World oil prices fell on Thursday as traders focused on weak demand data from the United States, the world’s biggest consumer of energy.

New York’s main contract, light sweet crude for delivery in June, dropped 24 cents to 83.44 dollars a barrel.

Brent North Sea crude for June slipped six cents to 85.64 dollars in late afternoon London trade.

“The US weekly data was on the weaker side, with inventory builds across the crude and all the product barrels, along with relatively soft demand figures,” said Barclays Capital analyst Amrita Sen.

The US Department of Energy (DoE) had announced on Wednesday that US crude reserves increased 1.9 million barrels in the week ending April 16. This was against market expectations for a drop of 200,000 barrels.

“The increase in crude inventories was largely unexpected so demand fundamentals are weighing on people’s minds,” Serene Lim, a Singapore-based oil analyst with ANZ Bank, told AFP.

Demand in the United States is closely monitored by the oil market because it is the world’s biggest economy and its biggest energy consumer.

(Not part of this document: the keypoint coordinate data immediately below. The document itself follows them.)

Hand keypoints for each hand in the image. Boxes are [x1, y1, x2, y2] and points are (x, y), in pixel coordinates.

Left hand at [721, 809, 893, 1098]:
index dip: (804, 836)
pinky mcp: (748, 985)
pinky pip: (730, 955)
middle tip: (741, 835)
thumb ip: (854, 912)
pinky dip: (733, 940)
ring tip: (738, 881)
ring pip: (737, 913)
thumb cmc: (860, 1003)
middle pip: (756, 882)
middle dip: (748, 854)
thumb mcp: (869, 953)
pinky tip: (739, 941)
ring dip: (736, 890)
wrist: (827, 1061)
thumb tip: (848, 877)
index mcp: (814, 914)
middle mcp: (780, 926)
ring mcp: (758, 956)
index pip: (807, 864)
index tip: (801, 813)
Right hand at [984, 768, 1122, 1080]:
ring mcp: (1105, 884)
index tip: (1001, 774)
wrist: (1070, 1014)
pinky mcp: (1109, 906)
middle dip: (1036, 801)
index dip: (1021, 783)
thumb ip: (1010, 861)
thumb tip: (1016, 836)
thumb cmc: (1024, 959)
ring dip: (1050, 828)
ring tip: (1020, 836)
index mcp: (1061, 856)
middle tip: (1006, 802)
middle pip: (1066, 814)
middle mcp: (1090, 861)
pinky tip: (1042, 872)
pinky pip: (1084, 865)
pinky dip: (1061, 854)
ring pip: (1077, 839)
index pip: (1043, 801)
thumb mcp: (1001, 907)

The giant US economy is struggling to recover from its worst downturn since the 1930s.

Elsewhere, a bomb planted by insurgents in northern Iraq on Thursday blew a hole in an oil pipeline that carries crude to Turkey, causing a blaze that firefighters were fighting to control, police said.

The incident occurred in the desert region of Al-Hadhar, 120 kilometres (75 miles) south of the city of Mosul, said provincial police Colonel Hossam Aldeen Mohammed.

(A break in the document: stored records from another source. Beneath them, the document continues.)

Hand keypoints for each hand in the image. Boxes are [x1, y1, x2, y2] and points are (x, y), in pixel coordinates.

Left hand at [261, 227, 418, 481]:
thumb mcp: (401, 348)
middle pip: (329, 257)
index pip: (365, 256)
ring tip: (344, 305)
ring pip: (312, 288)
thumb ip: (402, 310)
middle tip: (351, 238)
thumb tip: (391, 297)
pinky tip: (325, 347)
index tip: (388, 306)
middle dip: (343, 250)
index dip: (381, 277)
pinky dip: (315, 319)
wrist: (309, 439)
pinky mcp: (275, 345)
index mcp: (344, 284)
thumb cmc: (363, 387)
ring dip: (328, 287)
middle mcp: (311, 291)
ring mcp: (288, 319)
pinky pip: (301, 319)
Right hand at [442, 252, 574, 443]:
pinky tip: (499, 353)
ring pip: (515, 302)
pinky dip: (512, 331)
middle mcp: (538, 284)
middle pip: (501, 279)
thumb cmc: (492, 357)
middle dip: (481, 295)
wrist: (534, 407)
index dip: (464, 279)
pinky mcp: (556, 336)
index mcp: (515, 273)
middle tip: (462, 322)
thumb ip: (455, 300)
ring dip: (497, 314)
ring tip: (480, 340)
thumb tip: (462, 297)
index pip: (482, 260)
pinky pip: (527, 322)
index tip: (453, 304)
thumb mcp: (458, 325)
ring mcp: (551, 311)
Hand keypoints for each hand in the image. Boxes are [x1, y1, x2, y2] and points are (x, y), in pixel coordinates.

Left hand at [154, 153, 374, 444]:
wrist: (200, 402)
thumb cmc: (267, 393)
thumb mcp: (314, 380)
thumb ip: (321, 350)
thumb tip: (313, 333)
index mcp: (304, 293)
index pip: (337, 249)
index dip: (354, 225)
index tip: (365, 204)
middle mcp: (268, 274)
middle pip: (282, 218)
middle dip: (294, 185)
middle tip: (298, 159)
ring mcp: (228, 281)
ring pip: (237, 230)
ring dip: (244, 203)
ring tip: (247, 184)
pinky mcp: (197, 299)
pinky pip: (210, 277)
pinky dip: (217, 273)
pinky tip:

The pipeline, which was last hit on December 20 last year, transports around 420,000 and 450,000 barrels of crude per day, although it has the potential to ship 600,000 bpd, according to the oil ministry.

In Kuwait meanwhile, oil reserves in the country’s largest oilfield, Burgan, are higher than have been published and new figures for all reservoirs are to be announced soon, a minister said on Thursday.

“Reserves in Burgan oilfield are much higher than what is being circulated,” deputy premier for economic affairs Sheikh Ahmad Fahad al-Sabah was cited as saying by the official KUNA news agency.

Greater Burgan oilfield is the world’s second largest field after Ghawar in Saudi Arabia, with reserves previously estimated at around 70 billion barrels.

It has been producing about three-quarters of Kuwait’s output of 2.2 million bpd.

Oil prices had tumbled on Monday amid concerns over fraud charges against Wall Street icon Goldman Sachs and the closure of European airports due to ash from a volcano in Iceland.